▶ **ACTIVITY**: Show every line below where "SIZE" appears.
[[ SUPPLIED DATA, beginning ]]
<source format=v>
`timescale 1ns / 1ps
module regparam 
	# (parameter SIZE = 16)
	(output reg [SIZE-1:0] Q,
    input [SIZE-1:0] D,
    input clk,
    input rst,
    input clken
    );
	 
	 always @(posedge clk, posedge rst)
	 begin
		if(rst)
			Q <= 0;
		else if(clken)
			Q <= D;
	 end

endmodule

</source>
[[ SUPPLIED DATA, end ]]
[[ SUPPLIED DATA, beginning ]]
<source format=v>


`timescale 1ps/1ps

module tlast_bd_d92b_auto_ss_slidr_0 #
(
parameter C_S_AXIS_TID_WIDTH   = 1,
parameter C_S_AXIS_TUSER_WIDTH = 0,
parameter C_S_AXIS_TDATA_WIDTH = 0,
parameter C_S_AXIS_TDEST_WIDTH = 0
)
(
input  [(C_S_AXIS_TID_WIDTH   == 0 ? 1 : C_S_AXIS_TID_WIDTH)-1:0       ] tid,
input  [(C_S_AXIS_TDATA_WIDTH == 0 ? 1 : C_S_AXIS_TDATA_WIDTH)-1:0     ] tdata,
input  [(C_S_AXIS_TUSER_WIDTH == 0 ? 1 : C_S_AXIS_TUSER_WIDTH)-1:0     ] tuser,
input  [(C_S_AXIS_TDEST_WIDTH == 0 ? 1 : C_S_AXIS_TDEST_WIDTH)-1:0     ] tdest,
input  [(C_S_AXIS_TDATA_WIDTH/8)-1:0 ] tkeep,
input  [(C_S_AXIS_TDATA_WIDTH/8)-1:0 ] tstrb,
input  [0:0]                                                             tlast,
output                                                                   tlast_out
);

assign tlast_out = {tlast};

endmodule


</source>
[[ SUPPLIED DATA, end ]]
▶ **OUTPUT BELOW**:
	# (parameter SIZE = 16)
	(output reg [SIZE-1:0] Q,
    input [SIZE-1:0] D,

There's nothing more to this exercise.